A few weeks ago during Apple’s live event, Mike Capp, president at Epic announced its Epic Citadel was available on the App Store. Epic Citadel is a special app for viewing Epic’s upcoming iOS game, Project Sword (codename), which is due out this holiday season. Of course this was developed using the Unreal Engine.

Take a look at the amazing graphics for yourself in this video:


We looked at the Steam data from back in April and then again from this past August. And while Steam certainly doesn’t offer a complete profile of the gaming community, it does provide some compelling data. For the most part the shifts happening in 2010 are predictable based on attrition, but it is always good to see that there are data points to back it up.

Nvidia slipping from earlier in the year AMD (ATI) gaining ground Top Mac products used MacBook Pro

Interestingly, Nvidia has slipped and lost 3% since April, when Needham & Co. downgraded Nvidia to a hold.

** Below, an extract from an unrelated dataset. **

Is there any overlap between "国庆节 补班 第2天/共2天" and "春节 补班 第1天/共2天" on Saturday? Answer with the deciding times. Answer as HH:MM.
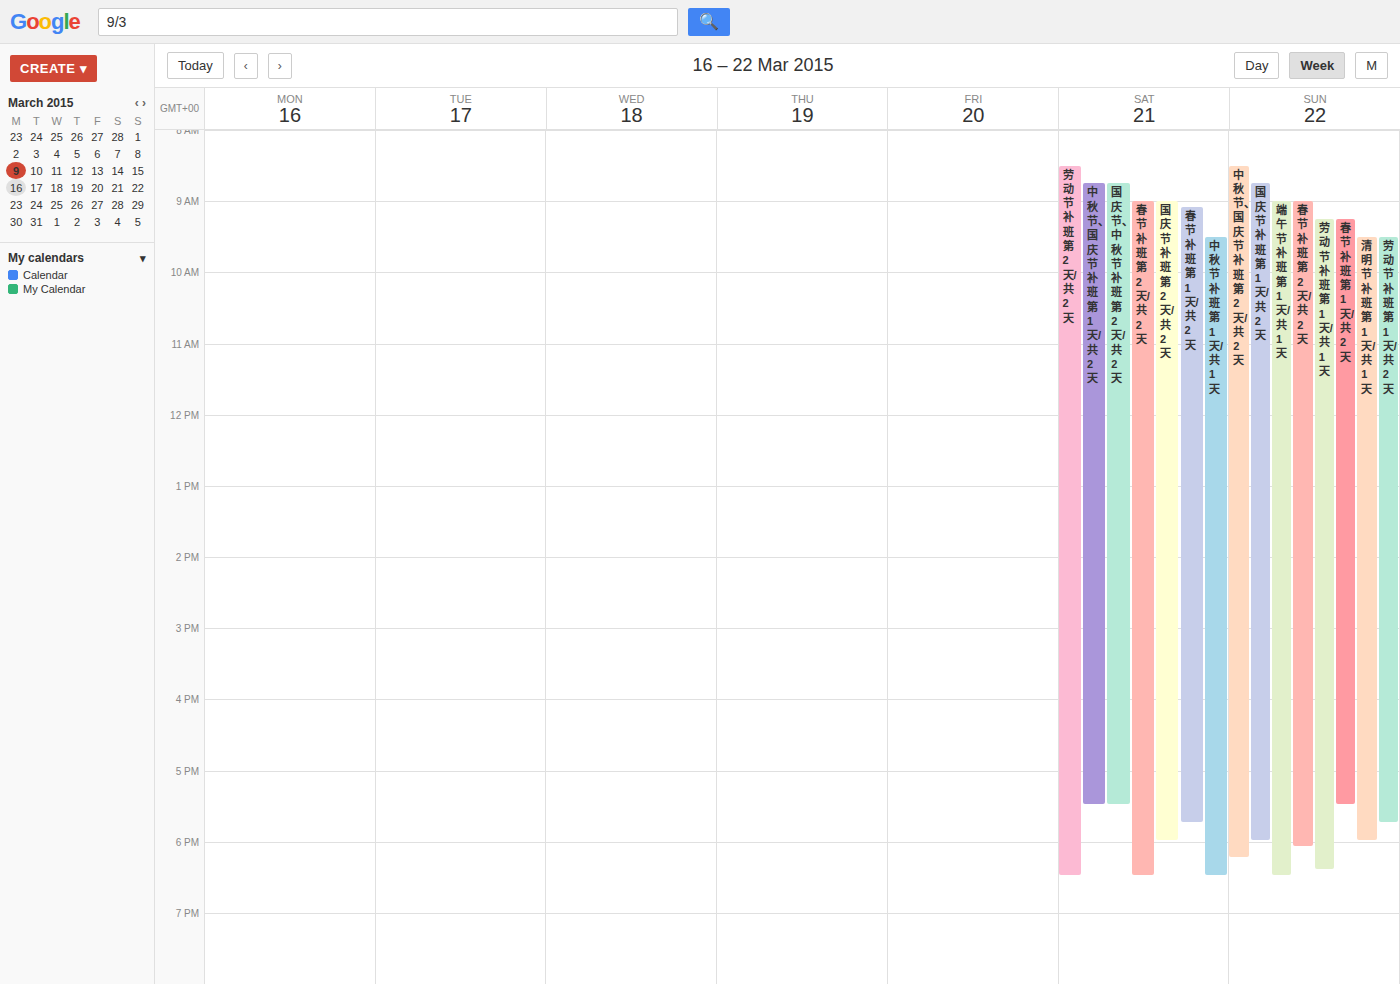
"春节 补班 第1天/共2天" runs 09:05 to 17:45, inside "国庆节 补班 第2天/共2天" -- they overlap.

It looks like AMD was right there to pick up the percentage gain (Note, the company did away with the the ATI brand last week)

The top spot is held by ATI with their Radeon HD 4800, after which come several of the Nvidia GeForce 8000 and 9000 series.

PC Video Card Usage By Manufacturer – Steam data from August 2010 shows Nvidia is still very much in the lead for what consumers seem to have on their machines.

This number has slipped since April, when Nvidia had 62% compared to ATI’s 31%. So basically the two have just swapped percentage points here.

Intel and “Other” have remained the same over the past five months.

Of all the products AMD (ATI) are the only products in the top ten position that have gain grown since April, aside from Nvidia’s GeForce GTS 150.

New on Steam in the month of August was the inclusion of Steam’s Mac data. This will be interesting to follow as the platform goes into 2011. Currently, close to half of the Macs are MacBook Pros.

Check out the Steam website for full data on these other points:

  • DirectX 11 and Windows 7 moving up
  • Where AMD gained in video card percentages they lost in CPU percentage to Intel
  • 4 CPU adoption is growing steadily by 15%, total is now over 26%


Not so much on the technical side, but more from a marketing position, AMD announced they were evolving the company brand and would be losing the ATI name. As John Volkmann, Corporate VP of Corporate Brand at AMD explains in AMD’s corporate blog, the AMD brand is stronger than the ATI brand and it came down to creating a unified image for products and company.


Not to be undone by everyone else, next week Nvidia will be showcasing their latest and greatest graphics and partners at their GPU Technology Conference. There will be a flurry of news from Nvidia next week as development partners present.


There are the 200+ million consumers making up the mass market who play casual, social and mobile games today. And it is interesting that while consumers have come to expect advanced graphics at the movie theater, they have not made that graphical preference to their casual and social gaming experiences – Yet.

I believe that as more of main stream consumers play these next generation of games they will start to appreciate the game play and nuances that a superb graphics experience offers.